[TASK]
From the records below, return every line containing the word "minutes".

[GIVEN RECORDS]
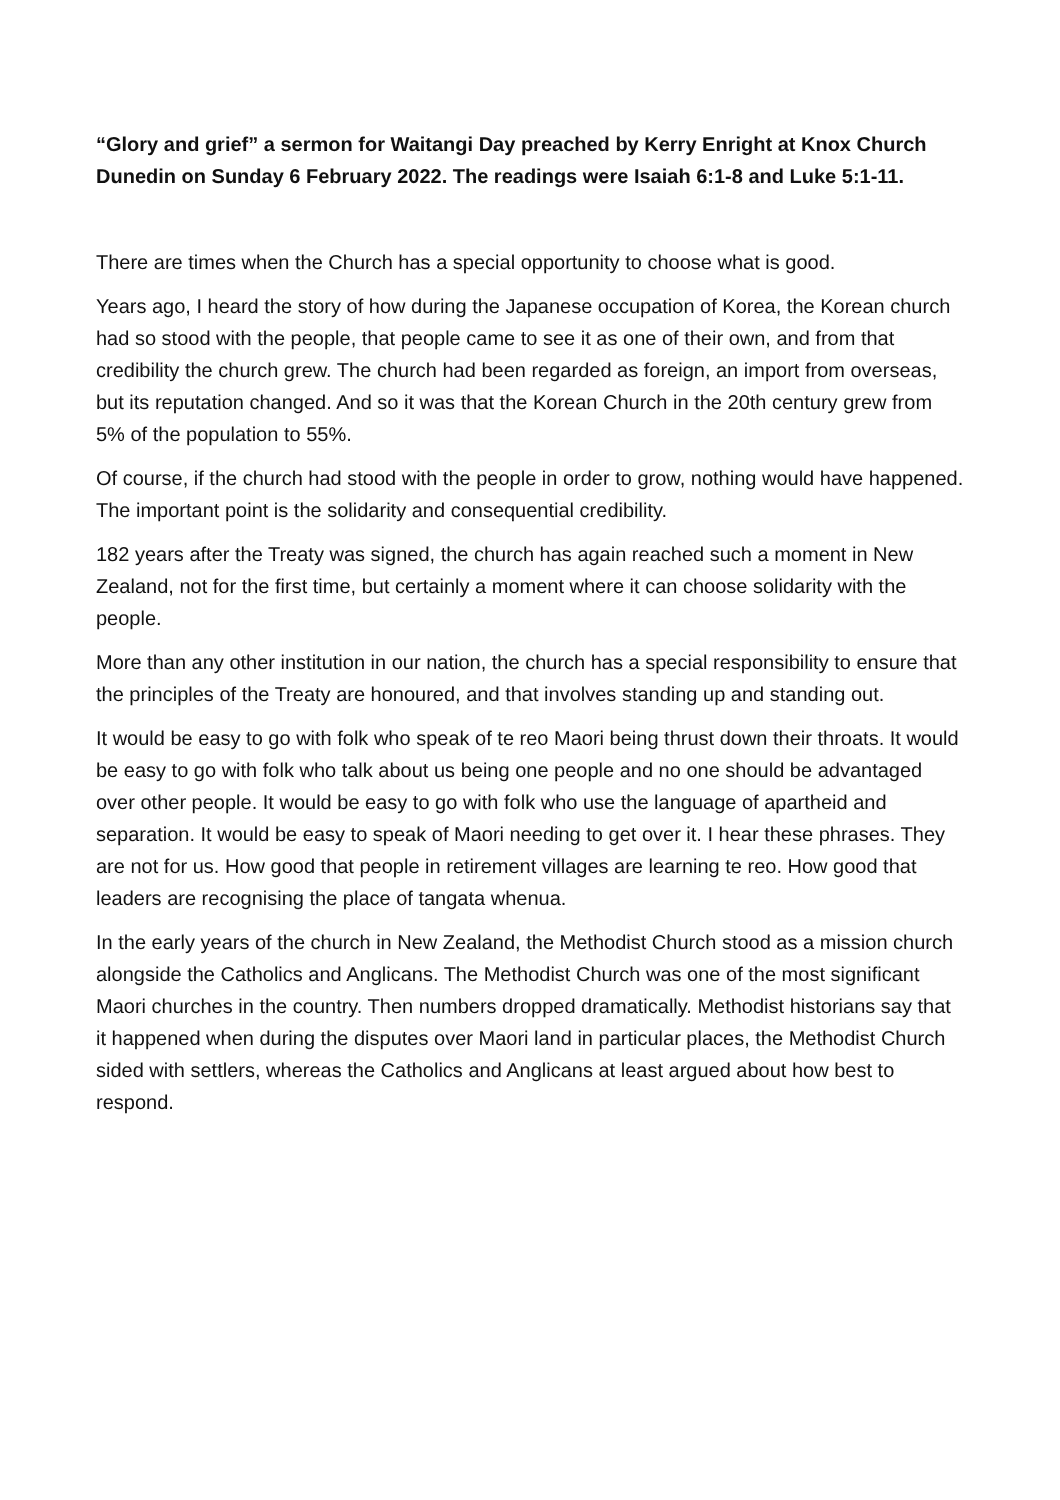“Glory and grief” a sermon for Waitangi Day preached by Kerry Enright at Knox Church Dunedin on Sunday 6 February 2022. The readings were Isaiah 6:1-8 and Luke 5:1-11.
There are times when the Church has a special opportunity to choose what is good.
Years ago, I heard the story of how during the Japanese occupation of Korea, the Korean church had so stood with the people, that people came to see it as one of their own, and from that credibility the church grew. The church had been regarded as foreign, an import from overseas, but its reputation changed. And so it was that the Korean Church in the 20th century grew from 5% of the population to 55%.
Of course, if the church had stood with the people in order to grow, nothing would have happened. The important point is the solidarity and consequential credibility.
182 years after the Treaty was signed, the church has again reached such a moment in New Zealand, not for the first time, but certainly a moment where it can choose solidarity with the people.
More than any other institution in our nation, the church has a special responsibility to ensure that the principles of the Treaty are honoured, and that involves standing up and standing out.
It would be easy to go with folk who speak of te reo Maori being thrust down their throats. It would be easy to go with folk who talk about us being one people and no one should be advantaged over other people. It would be easy to go with folk who use the language of apartheid and separation. It would be easy to speak of Maori needing to get over it. I hear these phrases. They are not for us. How good that people in retirement villages are learning te reo. How good that leaders are recognising the place of tangata whenua.
In the early years of the church in New Zealand, the Methodist Church stood as a mission church alongside the Catholics and Anglicans. The Methodist Church was one of the most significant Maori churches in the country. Then numbers dropped dramatically. Methodist historians say that it happened when during the disputes over Maori land in particular places, the Methodist Church sided with settlers, whereas the Catholics and Anglicans at least argued about how best to respond.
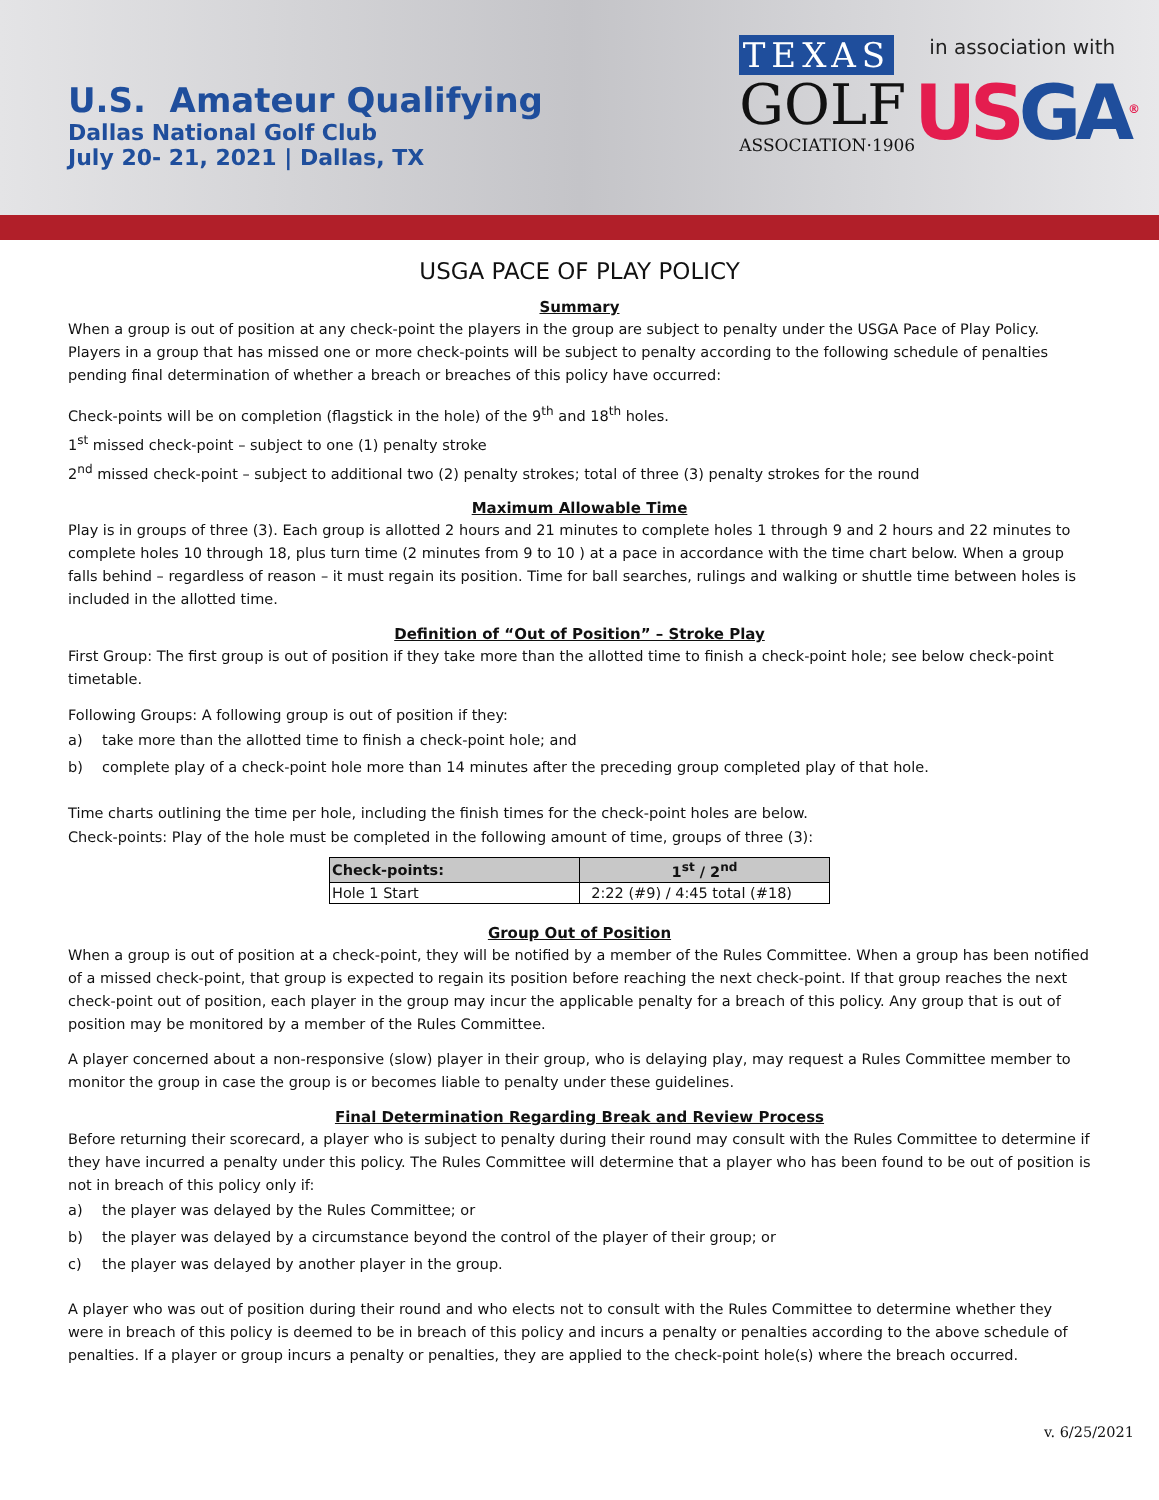U.S. Amateur Qualifying
Dallas National Golf Club
July 20- 21, 2021 | Dallas, TX
TEXAS
GOLF
ASSOCIATION·1906
in association with
USGA<sup>®</sup>
USGA PACE OF PLAY POLICY
Summary
When a group is out of position at any check-point the players in the group are subject to penalty under the USGA Pace of Play Policy. Players in a group that has missed one or more check-points will be subject to penalty according to the following schedule of penalties pending final determination of whether a breach or breaches of this policy have occurred:
Check-points will be on completion (flagstick in the hole) of the 9<sup>th</sup> and 18<sup>th</sup> holes.
1<sup>st</sup> missed check-point – subject to one (1) penalty stroke
2<sup>nd</sup> missed check-point – subject to additional two (2) penalty strokes; total of three (3) penalty strokes for the round
Maximum Allowable Time
Play is in groups of three (3). Each group is allotted 2 hours and 21 minutes to complete holes 1 through 9 and 2 hours and 22 minutes to complete holes 10 through 18, plus turn time (2 minutes from 9 to 10 ) at a pace in accordance with the time chart below. When a group falls behind – regardless of reason – it must regain its position. Time for ball searches, rulings and walking or shuttle time between holes is included in the allotted time.
Definition of “Out of Position” – Stroke Play
First Group: The first group is out of position if they take more than the allotted time to finish a check-point hole; see below check-point timetable.
Following Groups: A following group is out of position if they:
a) take more than the allotted time to finish a check-point hole; and
b) complete play of a check-point hole more than 14 minutes after the preceding group completed play of that hole.
Time charts outlining the time per hole, including the finish times for the check-point holes are below.
Check-points: Play of the hole must be completed in the following amount of time, groups of three (3):
| Check-points: | 1<sup>st</sup> / 2<sup>nd</sup> |
| --- | --- |
| Hole 1 Start | 2:22 (#9) / 4:45 total (#18) |
Group Out of Position
When a group is out of position at a check-point, they will be notified by a member of the Rules Committee. When a group has been notified of a missed check-point, that group is expected to regain its position before reaching the next check-point. If that group reaches the next check-point out of position, each player in the group may incur the applicable penalty for a breach of this policy. Any group that is out of position may be monitored by a member of the Rules Committee.
A player concerned about a non-responsive (slow) player in their group, who is delaying play, may request a Rules Committee member to monitor the group in case the group is or becomes liable to penalty under these guidelines.
Final Determination Regarding Break and Review Process
Before returning their scorecard, a player who is subject to penalty during their round may consult with the Rules Committee to determine if they have incurred a penalty under this policy. The Rules Committee will determine that a player who has been found to be out of position is not in breach of this policy only if:
a) the player was delayed by the Rules Committee; or
b) the player was delayed by a circumstance beyond the control of the player of their group; or
c) the player was delayed by another player in the group.
A player who was out of position during their round and who elects not to consult with the Rules Committee to determine whether they were in breach of this policy is deemed to be in breach of this policy and incurs a penalty or penalties according to the above schedule of penalties. If a player or group incurs a penalty or penalties, they are applied to the check-point hole(s) where the breach occurred.
v. 6/25/2021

[FINAL ANSWER]
Play is in groups of three (3). Each group is allotted 2 hours and 21 minutes to complete holes 1 through 9 and 2 hours and 22 minutes to complete holes 10 through 18, plus turn time (2 minutes from 9 to 10 ) at a pace in accordance with the time chart below. When a group falls behind – regardless of reason – it must regain its position. Time for ball searches, rulings and walking or shuttle time between holes is included in the allotted time.
b) complete play of a check-point hole more than 14 minutes after the preceding group completed play of that hole.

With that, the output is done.